SARS-CoV-2 antibodies present in human milk did not consistently predict live virus neutralization

A CITF-funded study, published in The American Journal of Clinical Nutrition, reported that SARS-CoV-2 infection and vaccination affected the antibodies found in human milk. This held despite the type of variant causing the infection and the vaccine dose interval. However, the presence of antibodies in maternal milk did not consistently predict live virus neutralization in the baby. Although human milk is unequivocally the best way to nourish infants, on its own it may not alone protect infants from SARS-CoV-2 infection. Guidance on protection to infants through human milk feeding after maternal infection/vaccination may require more nuanced messaging. The study was led by Dr. Deborah O’Connor (University of Toronto) in collaboration with Dr. Allison McGeer (Sinai Health System).
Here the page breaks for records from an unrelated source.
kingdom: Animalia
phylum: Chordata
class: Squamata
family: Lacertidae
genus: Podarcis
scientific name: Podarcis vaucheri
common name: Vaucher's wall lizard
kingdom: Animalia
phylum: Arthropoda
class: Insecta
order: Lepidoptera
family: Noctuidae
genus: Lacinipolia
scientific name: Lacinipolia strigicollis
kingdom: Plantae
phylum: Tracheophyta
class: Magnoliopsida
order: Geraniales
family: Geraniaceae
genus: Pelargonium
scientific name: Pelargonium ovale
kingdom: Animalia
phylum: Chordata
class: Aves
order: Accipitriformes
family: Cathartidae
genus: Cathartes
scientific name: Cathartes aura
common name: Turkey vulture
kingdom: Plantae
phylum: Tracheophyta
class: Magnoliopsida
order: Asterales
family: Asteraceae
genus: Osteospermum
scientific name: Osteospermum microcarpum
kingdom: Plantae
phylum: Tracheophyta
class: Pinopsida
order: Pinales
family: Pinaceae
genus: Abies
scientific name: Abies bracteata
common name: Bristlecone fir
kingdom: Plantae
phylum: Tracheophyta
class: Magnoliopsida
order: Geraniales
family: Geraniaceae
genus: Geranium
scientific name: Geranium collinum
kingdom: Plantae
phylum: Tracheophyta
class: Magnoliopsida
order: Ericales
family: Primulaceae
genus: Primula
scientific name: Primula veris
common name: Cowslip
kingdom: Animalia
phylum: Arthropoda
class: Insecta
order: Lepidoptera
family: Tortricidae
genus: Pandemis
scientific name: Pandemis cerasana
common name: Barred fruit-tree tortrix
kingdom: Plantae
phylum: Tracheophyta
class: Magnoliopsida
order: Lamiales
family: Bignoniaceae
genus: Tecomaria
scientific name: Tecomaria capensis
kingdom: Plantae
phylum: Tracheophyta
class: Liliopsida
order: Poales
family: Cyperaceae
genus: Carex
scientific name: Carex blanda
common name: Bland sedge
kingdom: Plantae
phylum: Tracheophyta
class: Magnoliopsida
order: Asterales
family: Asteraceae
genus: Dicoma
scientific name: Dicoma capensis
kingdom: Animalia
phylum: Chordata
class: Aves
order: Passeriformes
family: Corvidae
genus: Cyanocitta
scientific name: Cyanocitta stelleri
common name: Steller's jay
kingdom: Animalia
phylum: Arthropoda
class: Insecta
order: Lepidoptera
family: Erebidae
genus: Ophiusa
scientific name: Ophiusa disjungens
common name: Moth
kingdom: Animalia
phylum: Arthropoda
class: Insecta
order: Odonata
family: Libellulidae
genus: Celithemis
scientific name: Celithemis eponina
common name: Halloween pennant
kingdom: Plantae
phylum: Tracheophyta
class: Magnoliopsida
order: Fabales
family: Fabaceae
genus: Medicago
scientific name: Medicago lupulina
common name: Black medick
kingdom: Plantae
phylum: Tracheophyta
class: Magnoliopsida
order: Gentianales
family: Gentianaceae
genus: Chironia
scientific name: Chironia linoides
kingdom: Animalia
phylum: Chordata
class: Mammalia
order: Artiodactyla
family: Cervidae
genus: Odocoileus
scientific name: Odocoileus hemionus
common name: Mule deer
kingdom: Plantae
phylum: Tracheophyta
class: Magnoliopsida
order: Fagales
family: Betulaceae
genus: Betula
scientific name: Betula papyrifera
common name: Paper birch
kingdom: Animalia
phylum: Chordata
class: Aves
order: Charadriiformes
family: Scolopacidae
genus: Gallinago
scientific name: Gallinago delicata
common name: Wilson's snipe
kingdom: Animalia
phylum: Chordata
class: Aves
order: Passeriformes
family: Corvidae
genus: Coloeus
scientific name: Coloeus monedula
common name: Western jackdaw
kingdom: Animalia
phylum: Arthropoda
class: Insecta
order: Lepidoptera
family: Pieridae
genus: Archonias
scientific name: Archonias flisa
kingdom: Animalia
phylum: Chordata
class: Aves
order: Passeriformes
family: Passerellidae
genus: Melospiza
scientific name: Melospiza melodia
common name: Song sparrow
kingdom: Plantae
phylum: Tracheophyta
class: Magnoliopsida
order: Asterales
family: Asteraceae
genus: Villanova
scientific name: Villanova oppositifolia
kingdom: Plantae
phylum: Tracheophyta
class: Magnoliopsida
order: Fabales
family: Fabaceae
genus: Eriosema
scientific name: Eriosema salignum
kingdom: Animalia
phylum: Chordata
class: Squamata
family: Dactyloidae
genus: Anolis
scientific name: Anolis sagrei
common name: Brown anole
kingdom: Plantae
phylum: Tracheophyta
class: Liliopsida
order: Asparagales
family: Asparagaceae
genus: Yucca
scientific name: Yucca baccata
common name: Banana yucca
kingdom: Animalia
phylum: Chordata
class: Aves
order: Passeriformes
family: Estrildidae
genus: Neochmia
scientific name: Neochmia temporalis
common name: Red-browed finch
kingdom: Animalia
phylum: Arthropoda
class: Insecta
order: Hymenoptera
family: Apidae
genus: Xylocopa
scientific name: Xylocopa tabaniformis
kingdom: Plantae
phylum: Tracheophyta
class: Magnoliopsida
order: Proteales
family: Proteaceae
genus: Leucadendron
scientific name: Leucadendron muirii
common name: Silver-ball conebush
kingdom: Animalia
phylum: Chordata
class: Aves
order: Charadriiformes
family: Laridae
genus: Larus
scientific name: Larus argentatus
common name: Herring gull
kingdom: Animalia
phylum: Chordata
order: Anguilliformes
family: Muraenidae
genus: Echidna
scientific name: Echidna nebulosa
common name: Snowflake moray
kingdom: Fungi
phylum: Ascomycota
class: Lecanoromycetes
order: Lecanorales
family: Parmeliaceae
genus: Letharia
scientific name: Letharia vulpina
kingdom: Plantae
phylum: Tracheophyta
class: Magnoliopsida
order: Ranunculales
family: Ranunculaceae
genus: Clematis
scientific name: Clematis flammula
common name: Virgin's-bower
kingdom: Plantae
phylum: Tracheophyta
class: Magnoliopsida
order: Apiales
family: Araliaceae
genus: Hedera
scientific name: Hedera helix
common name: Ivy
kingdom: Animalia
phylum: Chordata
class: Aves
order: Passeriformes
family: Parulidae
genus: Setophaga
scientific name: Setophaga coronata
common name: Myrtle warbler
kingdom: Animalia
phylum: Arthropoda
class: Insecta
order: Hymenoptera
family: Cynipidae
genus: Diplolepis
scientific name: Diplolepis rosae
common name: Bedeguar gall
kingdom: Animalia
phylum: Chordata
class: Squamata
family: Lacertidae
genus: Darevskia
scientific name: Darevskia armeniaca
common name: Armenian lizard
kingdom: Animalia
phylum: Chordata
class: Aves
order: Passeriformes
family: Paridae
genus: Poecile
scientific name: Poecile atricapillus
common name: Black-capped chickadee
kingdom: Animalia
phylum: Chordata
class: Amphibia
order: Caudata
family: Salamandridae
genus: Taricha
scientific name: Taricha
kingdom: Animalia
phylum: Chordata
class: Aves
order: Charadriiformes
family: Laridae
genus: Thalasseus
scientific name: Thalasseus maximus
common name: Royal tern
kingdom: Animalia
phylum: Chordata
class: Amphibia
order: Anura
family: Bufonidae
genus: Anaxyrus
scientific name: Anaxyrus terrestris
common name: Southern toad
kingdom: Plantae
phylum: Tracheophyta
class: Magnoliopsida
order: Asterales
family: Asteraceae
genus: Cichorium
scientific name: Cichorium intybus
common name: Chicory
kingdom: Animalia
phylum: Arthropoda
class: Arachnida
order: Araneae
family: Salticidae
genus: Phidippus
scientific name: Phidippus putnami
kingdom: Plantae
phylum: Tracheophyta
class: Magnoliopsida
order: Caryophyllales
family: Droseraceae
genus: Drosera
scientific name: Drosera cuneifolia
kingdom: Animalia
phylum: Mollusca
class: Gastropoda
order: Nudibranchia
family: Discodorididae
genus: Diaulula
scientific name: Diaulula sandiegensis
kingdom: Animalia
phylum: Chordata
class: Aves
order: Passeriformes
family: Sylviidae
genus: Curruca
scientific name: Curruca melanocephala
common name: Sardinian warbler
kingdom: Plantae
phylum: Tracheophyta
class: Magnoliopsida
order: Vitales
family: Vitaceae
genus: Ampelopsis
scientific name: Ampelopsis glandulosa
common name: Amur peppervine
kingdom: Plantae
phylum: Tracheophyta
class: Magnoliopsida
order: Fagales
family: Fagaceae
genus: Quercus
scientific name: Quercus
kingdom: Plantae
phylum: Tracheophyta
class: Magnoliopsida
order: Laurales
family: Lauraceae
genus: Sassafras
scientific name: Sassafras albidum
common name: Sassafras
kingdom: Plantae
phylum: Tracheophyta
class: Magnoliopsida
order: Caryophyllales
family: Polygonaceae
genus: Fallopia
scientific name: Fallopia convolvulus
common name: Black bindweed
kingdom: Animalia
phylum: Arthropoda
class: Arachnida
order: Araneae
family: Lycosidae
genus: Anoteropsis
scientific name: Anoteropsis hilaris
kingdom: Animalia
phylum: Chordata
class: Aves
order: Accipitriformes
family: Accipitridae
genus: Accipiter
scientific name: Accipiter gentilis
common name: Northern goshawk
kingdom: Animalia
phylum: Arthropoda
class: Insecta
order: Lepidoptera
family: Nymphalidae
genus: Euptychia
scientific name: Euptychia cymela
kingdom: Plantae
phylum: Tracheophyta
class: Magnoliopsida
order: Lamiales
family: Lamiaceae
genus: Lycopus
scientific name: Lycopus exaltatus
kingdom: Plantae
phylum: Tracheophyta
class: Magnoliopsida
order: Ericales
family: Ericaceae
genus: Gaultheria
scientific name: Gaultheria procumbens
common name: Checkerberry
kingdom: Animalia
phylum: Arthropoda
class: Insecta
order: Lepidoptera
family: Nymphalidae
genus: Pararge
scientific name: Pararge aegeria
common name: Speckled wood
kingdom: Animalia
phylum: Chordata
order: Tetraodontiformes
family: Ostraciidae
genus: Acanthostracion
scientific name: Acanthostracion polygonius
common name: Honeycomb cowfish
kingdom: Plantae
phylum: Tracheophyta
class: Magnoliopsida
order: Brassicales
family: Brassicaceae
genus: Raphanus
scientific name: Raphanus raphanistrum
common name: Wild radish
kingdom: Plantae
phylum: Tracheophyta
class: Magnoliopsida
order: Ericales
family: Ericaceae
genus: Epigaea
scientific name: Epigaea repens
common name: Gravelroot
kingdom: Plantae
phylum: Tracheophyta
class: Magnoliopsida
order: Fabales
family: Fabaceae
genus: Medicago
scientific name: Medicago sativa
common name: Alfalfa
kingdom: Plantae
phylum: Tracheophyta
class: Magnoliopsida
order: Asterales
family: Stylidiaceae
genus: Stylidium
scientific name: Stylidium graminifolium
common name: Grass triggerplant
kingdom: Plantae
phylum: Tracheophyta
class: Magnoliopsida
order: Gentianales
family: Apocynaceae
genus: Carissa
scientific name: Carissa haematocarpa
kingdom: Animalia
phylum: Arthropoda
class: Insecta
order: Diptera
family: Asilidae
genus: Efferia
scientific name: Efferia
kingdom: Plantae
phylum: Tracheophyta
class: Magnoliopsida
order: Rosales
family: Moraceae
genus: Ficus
Milk was collected from participants with SARS-CoV-2 infection during pregnancy or lactation (confirmed by qPCR or presumptive) (Cohort-1), as well as from milk bank donors (Cohort-2), from March 2020 to July 2021 at three sequential four-week intervals. Milk was also collected from lactating participants who were vaccinated against COVID-19 at varying dose intervals (Cohort-3) from January to October 2021. Cohort-1 and Cohort-3 were recruited from Sinai Health (patients) and through social media. Cohort-2 included Ontario Milk Bank donors. Milk was examined for SARS-CoV-2 antibodies and live virus neutralization.

Key findings:

• In Cohort-1 (n=57)
  • Of females with COVID-19, 53% of all individuals and 67.5% of confirmed positive symptomatic individuals had anti-SARS-CoV-2 IgA antibodies in at least one milk sample.
  • Including samples across all time points, 40% of IgA positive samples were neutralizing compared with 25% of IgA negative samples (odds ratio [OR]: 2.18).
  • Both IgA positivity and neutralization decreased over time from symptom onset with neutralization decreasing from 38% to 20% (0–100 days compared with 201+ days: OR: 4.30).
• In Cohort-2 (n=318)
  • No sample tested positive for SARS-CoV-2 RNA.
  • Excluding milk samples from milk bank donors following vaccination and/or a COVID-19 diagnosis or febrile illness of the participant or household contact, 4.3% had IgA antibodies and 23% of IgA-positive samples were neutralizing.
• In Cohort-3 (n=78)
  • There was no statistically significant interaction between collection time and either vaccine type or time interval between doses. However, vaccination was associated with a small increase in milk neutralization capacity at week two after dose two compared with pre-vaccination levels.
  • Vaccination with Moderna resulted in higher IgA values than Pfizer at all time points after vaccination (P < 0.04) except day 7 after dose 1.
  • Shorter vaccine intervals (three to <six weeks) with Moderna resulted in higher IgG levels than longer intervals (six to <16 weeks) with Pfizer.
  • Neutralizing capacity overall was higher for Moderna compared with Pfizer (P < 0.001) and for individuals who received their first dose during lactation compared with pregnancy (P = 0.03).
  • Neutralizing capacity increased post-vaccination but was not associated with antibody positivity. There was no significant association between IgA or IgG positivity and neutralizing capacity (neutralizing compared with not neutralizing) following vaccination.

Human milk IgA can help neutralize the SARS-CoV-2 virus. However, antibodies may also be present in the milk of uninfected and unvaccinated lactating individuals, a finding that could be due to cross-reactivity or false-positivity. Factors such as vaccine type (Moderna versus Pfizer) and interval (short versus long) can influence antibody levels in milk, but their presence doesn’t guarantee virus neutralization. Therefore, guidance on infant protection through human milk feeding during COVID-19 and possibly future pandemics, requires nuanced messaging.